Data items

____

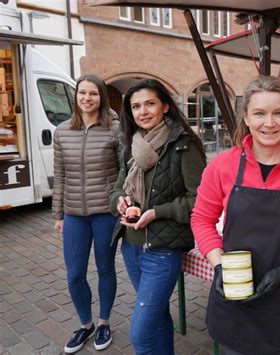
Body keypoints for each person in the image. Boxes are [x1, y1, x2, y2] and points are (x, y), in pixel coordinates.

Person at [191, 75, 280, 354]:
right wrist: (219, 264)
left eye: (278, 113)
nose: (269, 123)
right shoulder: (222, 166)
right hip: (235, 294)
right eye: (259, 113)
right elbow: (201, 219)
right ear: (245, 117)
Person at [109, 79, 206, 355]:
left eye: (150, 103)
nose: (143, 111)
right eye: (136, 106)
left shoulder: (183, 145)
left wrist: (157, 212)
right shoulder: (131, 144)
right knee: (159, 316)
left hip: (162, 252)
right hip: (131, 246)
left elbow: (200, 199)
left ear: (164, 106)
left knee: (140, 334)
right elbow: (117, 187)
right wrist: (120, 201)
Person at [52, 74, 120, 353]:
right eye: (82, 93)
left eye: (93, 93)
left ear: (101, 97)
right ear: (76, 96)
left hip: (106, 213)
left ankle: (104, 322)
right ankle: (86, 325)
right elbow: (60, 174)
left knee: (105, 269)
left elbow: (123, 173)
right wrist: (58, 214)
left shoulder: (116, 129)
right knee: (75, 274)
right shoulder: (62, 131)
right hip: (74, 214)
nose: (87, 98)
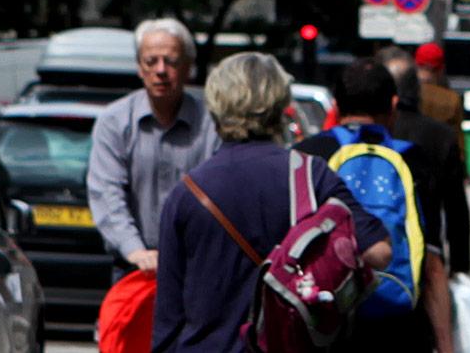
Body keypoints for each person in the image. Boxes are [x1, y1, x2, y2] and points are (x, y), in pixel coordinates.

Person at [153, 52, 391, 352]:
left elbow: (168, 317)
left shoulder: (187, 192)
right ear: (281, 106)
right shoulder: (310, 175)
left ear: (215, 108)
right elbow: (379, 252)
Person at [296, 59, 453, 353]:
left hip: (325, 326)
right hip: (400, 329)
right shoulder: (412, 159)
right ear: (393, 105)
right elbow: (431, 264)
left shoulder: (306, 156)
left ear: (337, 106)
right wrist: (446, 345)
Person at [88, 18, 221, 278]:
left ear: (187, 68)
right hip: (135, 267)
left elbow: (221, 193)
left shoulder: (212, 123)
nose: (160, 70)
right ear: (139, 67)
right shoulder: (114, 121)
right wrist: (135, 251)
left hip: (196, 267)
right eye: (151, 61)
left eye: (170, 61)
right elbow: (107, 193)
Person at [378, 47, 470, 274]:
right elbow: (456, 210)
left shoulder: (366, 134)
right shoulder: (443, 129)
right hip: (427, 255)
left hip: (373, 255)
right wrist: (460, 266)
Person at [414, 42, 466, 136]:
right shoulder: (452, 100)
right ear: (441, 69)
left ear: (416, 65)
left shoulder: (403, 95)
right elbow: (458, 141)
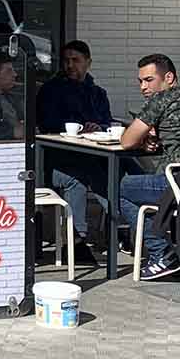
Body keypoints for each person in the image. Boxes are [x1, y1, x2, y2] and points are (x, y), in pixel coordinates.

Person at [117, 53, 180, 280]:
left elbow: (126, 141)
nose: (143, 86)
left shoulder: (160, 100)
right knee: (136, 180)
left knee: (118, 188)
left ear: (169, 78)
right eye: (140, 81)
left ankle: (162, 254)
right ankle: (167, 249)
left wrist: (143, 137)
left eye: (149, 80)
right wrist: (155, 139)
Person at [36, 40, 114, 264]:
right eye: (66, 61)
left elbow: (106, 120)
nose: (70, 65)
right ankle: (78, 238)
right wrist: (80, 126)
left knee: (123, 168)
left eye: (75, 60)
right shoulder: (52, 90)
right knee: (83, 175)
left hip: (91, 152)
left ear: (88, 63)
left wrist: (98, 126)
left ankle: (125, 224)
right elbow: (48, 122)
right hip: (55, 158)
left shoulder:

____

■ Problem description: I would like the exact lines from the data above, starting with the one that holds "right shoulder: (131, 144)" and going on through the one that holds "nose: (160, 70)", without the pictures.

■ Exercise response:
right shoulder: (131, 144)
right knee: (159, 316)
left hip: (162, 252)
right hip: (131, 246)
left elbow: (200, 199)
left ear: (164, 106)
left knee: (140, 334)
right elbow: (117, 187)
right wrist: (120, 201)
Person at [52, 74, 120, 353]:
right eye: (82, 93)
left eye: (93, 93)
left ear: (101, 97)
right ear: (76, 96)
left hip: (106, 213)
left ankle: (104, 322)
right ankle: (86, 325)
right elbow: (60, 174)
left knee: (105, 269)
left elbow: (123, 173)
right wrist: (58, 214)
left shoulder: (116, 129)
right knee: (75, 274)
right shoulder: (62, 131)
right hip: (74, 214)
nose: (87, 98)
Body keypoints for each person in the image. Boxes are [x1, y1, x2, y2] and points are (x, y), in pixel coordinates.

Person at [153, 52, 391, 352]:
left elbow: (168, 317)
left shoulder: (187, 192)
right ear: (281, 106)
right shoulder: (310, 175)
left ear: (215, 108)
right elbow: (379, 252)
Person at [296, 59, 453, 353]:
left hip: (325, 326)
right hip: (400, 329)
right shoulder: (412, 159)
right ear: (393, 105)
right elbow: (431, 264)
left shoulder: (306, 156)
left ear: (337, 106)
right wrist: (446, 345)
Person at [88, 18, 221, 278]:
left ear: (187, 68)
right hip: (135, 267)
left elbow: (221, 193)
left shoulder: (212, 123)
nose: (160, 70)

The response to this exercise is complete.